Le deal à 100 millions de dollars
Suite à une enquête menée par Kotaku sur l’environnement sexiste qui a longtemps perduré dans les bureaux de Riot Games, le géant responsable de la franchise League of Legends avait conclu un accord pour reverser 10 millions de dollars à plus de 1000 employées et ex-employées en 2019. Aujourd’hui, le Washington Post rapporte que Riot Games devra finalement dédommager 2 fois plus de personnes… avec un versement 10 fois plus élevé que prévu.
L’enquête publiée par Kotaku en 2018 avait mis en lumière une “bro culture” au sein des bureaux de Riot Games qui portait préjudice aux employées et collaboratrices externes, victimes de harcèlement et de discriminations diverses. Au-delà de devoir supporter le tempérament de certains de leurs collègues masculins, les femmes qui représentaient 20% de la masse salariale au moment des faits étaient confrontées à des problèmes malheureusement trop courant dans l’industrie : discrimination à l’embauche, plafond de verre pour les promotions et salaires inégaux pour un même poste.
Après le montage d’un recours collectif qui avait motivé Riot Games à trouver un accord en reversant 10 millions de dollars à plus de 1000 collaboratrices (employées et externes), deux organismes dédiés au respect des droits du travail en Californie (la DFEH et la DLSE) ont estimé que le géant américain pourrait se permettre de faire un effort supplémentaire.
Deux ans plus tard, Riot Games devra finalement verser 80 millions de dollars aux 2 300 personnes représentées par la class action, toutes ayant travaillé pour Riot Games entre 2014 et aujourd’hui. 20 millions supplémentaires sont également dégagés pour rembourser leurs frais juridiques.
Pour l’avocate qui représente l’ensemble des victimes, Genie Harrison, c’est bien évidemment une bonne nouvelle :
C’est un grand jour pour les femmes de Riot Games et pour les femmes de toutes les entreprises de jeux vidéo et de la tech qui méritent un lieu de travail exempt de harcèlement et de discrimination. Nous apprécions l’introspection de Riot et son travail depuis 2018 pour devenir une entreprise plus diversifiée et inclusive.
Pour le directeur de la DFEH Kevin Kish, c’est une également une victoire pour l’état de Californie qui redouble d’efforts ces derniers temps pour ce ce que les grandes entreprises qui opèrent sur son sol soient exemplaires au niveau de leur environnement de travail. C’est le même organisme qui a engagé des procédures à l’encontre de Blizzard en juillet 2021, à l’origine de la crise que traverse actuellement le groupe Activision-Blizzard pour des faits similaires.

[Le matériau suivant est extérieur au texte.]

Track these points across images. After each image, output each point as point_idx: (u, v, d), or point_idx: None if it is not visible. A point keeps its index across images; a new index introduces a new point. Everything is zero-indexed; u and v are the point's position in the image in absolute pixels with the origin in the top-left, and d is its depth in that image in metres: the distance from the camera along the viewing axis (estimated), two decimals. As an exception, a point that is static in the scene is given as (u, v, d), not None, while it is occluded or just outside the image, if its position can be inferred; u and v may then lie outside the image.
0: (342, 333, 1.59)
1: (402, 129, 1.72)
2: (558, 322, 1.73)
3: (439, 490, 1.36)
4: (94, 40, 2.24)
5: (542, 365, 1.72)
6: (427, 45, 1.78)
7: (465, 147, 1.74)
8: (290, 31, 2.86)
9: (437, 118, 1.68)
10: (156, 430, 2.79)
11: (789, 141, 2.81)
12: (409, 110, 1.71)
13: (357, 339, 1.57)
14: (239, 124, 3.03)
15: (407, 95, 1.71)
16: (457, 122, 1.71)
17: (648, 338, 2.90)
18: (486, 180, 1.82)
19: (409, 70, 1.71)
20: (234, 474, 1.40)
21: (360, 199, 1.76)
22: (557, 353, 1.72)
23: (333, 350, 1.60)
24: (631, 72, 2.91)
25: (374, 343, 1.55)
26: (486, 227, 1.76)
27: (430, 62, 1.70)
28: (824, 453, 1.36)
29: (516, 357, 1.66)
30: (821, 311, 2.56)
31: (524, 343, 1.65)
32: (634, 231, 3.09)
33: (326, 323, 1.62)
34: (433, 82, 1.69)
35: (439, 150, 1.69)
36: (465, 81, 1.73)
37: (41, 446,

Cet accord historique reflète l’engagement de la Californie en faveur de l’application stratégique et efficace par le gouvernement des lois solides de l’État en matière d’égalité de rémunération, de lutte contre la discrimination et de lutte contre le harcèlement. S’il est déposé par le tribunal, ce décret indemnisera les employés et les sous-traitants touchés par la discrimination sexuelle et le harcèlement, assurera un changement durable sur ce lieu de travail et enverra le message que toutes les industries en Californie, y compris l’industrie du jeu, doivent offrir un salaire égal et des lieux de travail libres da discrimination et le harcèlement.
Sur le crédit de Riot, l’entreprise a mené une introspection depuis 2018 sur sa politique de lutte contre le harcèlement avec une emphase sur l’inclusivité au sein de ses locaux. Le studio avoue au Washington Post qu’il ne peut pas effacer les erreurs du passé, mais qu’il fait son possible pour arranger les choses, petit à petit.

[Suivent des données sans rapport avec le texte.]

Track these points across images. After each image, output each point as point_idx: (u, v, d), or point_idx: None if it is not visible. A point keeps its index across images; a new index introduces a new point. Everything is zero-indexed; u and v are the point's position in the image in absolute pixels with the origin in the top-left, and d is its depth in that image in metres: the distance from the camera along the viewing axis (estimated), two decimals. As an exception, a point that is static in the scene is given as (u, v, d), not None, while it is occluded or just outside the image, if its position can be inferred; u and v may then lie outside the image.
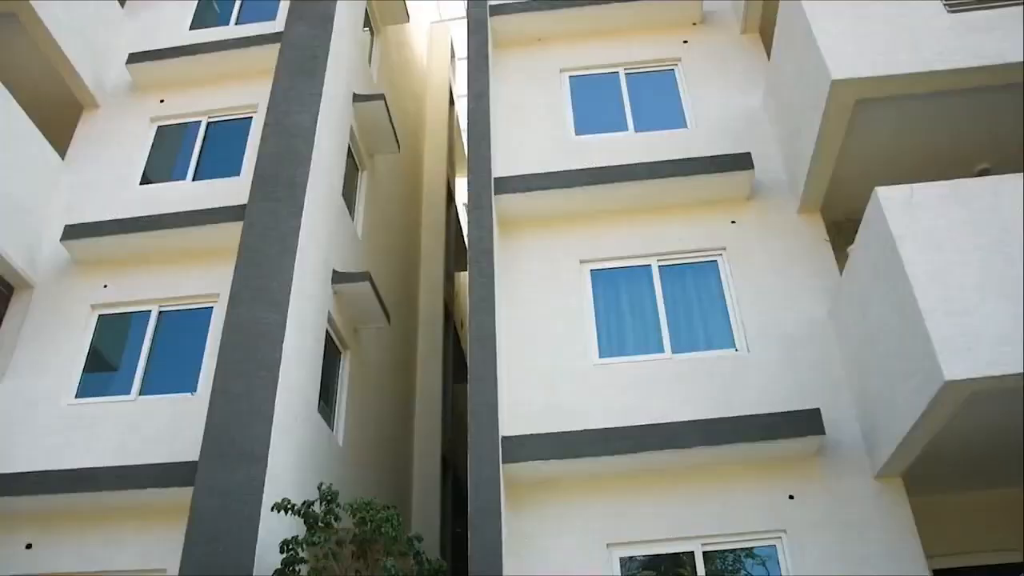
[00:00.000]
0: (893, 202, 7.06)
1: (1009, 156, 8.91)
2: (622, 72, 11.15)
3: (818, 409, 7.57)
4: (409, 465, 12.97)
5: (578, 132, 10.54)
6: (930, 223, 6.90)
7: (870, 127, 8.55)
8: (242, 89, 11.22)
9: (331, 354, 9.75)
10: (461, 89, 19.81)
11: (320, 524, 6.93)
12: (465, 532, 7.32)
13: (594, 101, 10.89)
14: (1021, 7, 8.55)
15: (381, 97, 11.85)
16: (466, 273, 9.14)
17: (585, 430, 7.71)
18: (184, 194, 10.22)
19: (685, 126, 10.44)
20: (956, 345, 6.21)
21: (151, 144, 11.03)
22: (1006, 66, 8.05)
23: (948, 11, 8.56)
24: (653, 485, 7.68)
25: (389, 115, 11.99)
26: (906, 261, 6.70)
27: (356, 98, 11.63)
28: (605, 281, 9.20)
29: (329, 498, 7.07)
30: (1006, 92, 8.35)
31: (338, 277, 9.81)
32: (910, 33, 8.32)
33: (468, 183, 9.47)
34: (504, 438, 7.69)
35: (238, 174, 10.31)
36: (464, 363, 9.80)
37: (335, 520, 7.01)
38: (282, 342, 8.00)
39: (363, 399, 10.68)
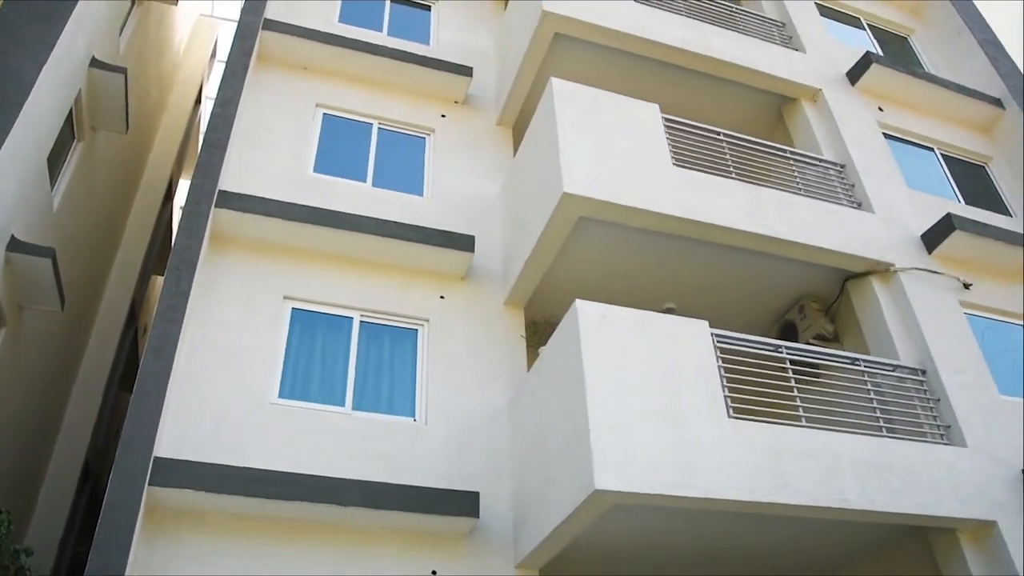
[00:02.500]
0: (588, 317, 7.57)
1: (692, 301, 9.96)
2: (376, 125, 11.25)
3: (477, 493, 7.80)
4: (43, 468, 11.72)
5: (316, 170, 10.41)
6: (615, 344, 7.46)
7: (586, 244, 9.21)
8: (-41, 14, 9.97)
9: (-17, 327, 8.70)
10: (212, 91, 19.00)
11: (-90, 516, 6.02)
12: (87, 554, 6.67)
13: (341, 144, 10.85)
14: (732, 179, 9.73)
15: (123, 71, 11.02)
16: (163, 278, 8.57)
17: (246, 468, 7.38)
18: None
19: (421, 194, 10.67)
20: (612, 459, 6.71)
21: None
22: (705, 224, 9.06)
23: (674, 164, 9.53)
24: (303, 536, 7.48)
25: (127, 93, 11.17)
26: (587, 373, 7.15)
27: (94, 63, 10.73)
28: (304, 322, 9.03)
29: (-69, 487, 6.18)
30: (702, 246, 9.39)
31: (17, 245, 8.80)
32: (641, 173, 9.10)
33: (190, 188, 8.99)
34: (157, 459, 7.18)
35: (-73, 103, 9.07)
36: (137, 371, 9.06)
37: (-69, 515, 6.13)
38: (-75, 301, 7.02)
39: (8, 385, 9.58)
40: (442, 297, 9.65)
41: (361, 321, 9.24)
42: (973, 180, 12.63)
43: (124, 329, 14.02)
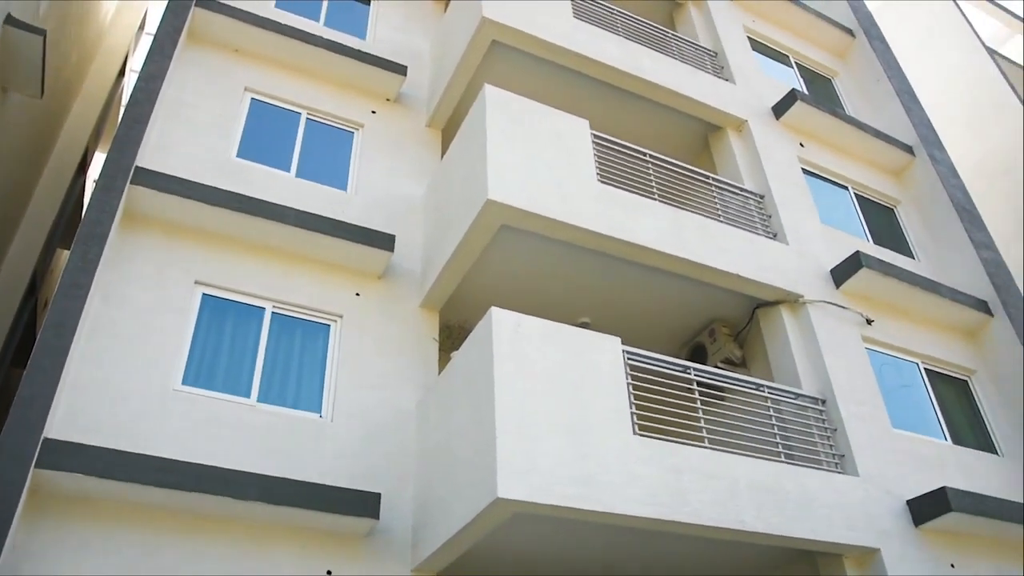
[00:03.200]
0: (503, 325, 7.56)
1: (606, 317, 10.08)
2: (305, 115, 11.07)
3: (379, 494, 7.70)
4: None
5: (240, 155, 10.17)
6: (528, 354, 7.47)
7: (505, 252, 9.23)
8: None
9: None
10: (137, 65, 18.45)
11: None
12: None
13: (267, 131, 10.63)
14: (655, 200, 9.88)
15: (42, 34, 10.58)
16: (69, 252, 8.25)
17: (142, 454, 7.11)
18: None
19: (345, 189, 10.53)
20: (516, 467, 6.71)
21: None
22: (625, 242, 9.17)
23: (599, 180, 9.62)
24: (196, 529, 7.26)
25: (44, 56, 10.73)
26: (497, 381, 7.14)
27: (11, 21, 10.28)
28: (214, 309, 8.81)
29: None
30: (621, 263, 9.51)
31: (-88, 206, 8.41)
32: (566, 187, 9.13)
33: (106, 161, 8.68)
34: (47, 439, 6.87)
35: None
36: (32, 347, 8.66)
37: None
38: None
39: None
40: (357, 294, 9.54)
41: (273, 312, 9.06)
42: (882, 221, 13.15)
43: (23, 302, 13.45)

Nous avons dû faire face au fait que malgré nos meilleures intentions, nous n’avions pas toujours été à la hauteur de nos valeurs. En tant qu’entreprise, nous étions à la croisée des chemins ; nous pouvions nier les défauts de notre culture, ou nous pouvions nous excuser, rectifier le tir et construire un meilleur Riot. Nous avons choisi cette seconde voie. Si nous sommes fiers du chemin parcouru depuis 2018, nous devons également assumer la responsabilité du passé. Nous espérons que ce règlement reconnaît correctement ceux qui ont eu des expériences négatives à Riot.
Pourtant, Riot traîne encore quelques casseroles à ce jour, comme le rappelle volontiers le journal. En effet, le dossier qui couve depuis 2018 n’aborde pas les plaintes de harcèlement qui ont été soumises cette année, et plus particulièrement celle qui a visé son PDG Nicolo Laurent en janvier, accusé par son assistance de lui avoir fait des avances sexuelles non-sollicités. Toutefois, sa position ne serait pas en danger, une enquête indépendante n’ayant pas réussi à obtenir des éléments lui permettant de confirmer des cas de méconduite de la part du PDG français. En réalité, la plaignante, Sharon O’Donnell, serait déjà connue pour chantage et dépôts de plaintes abusifs.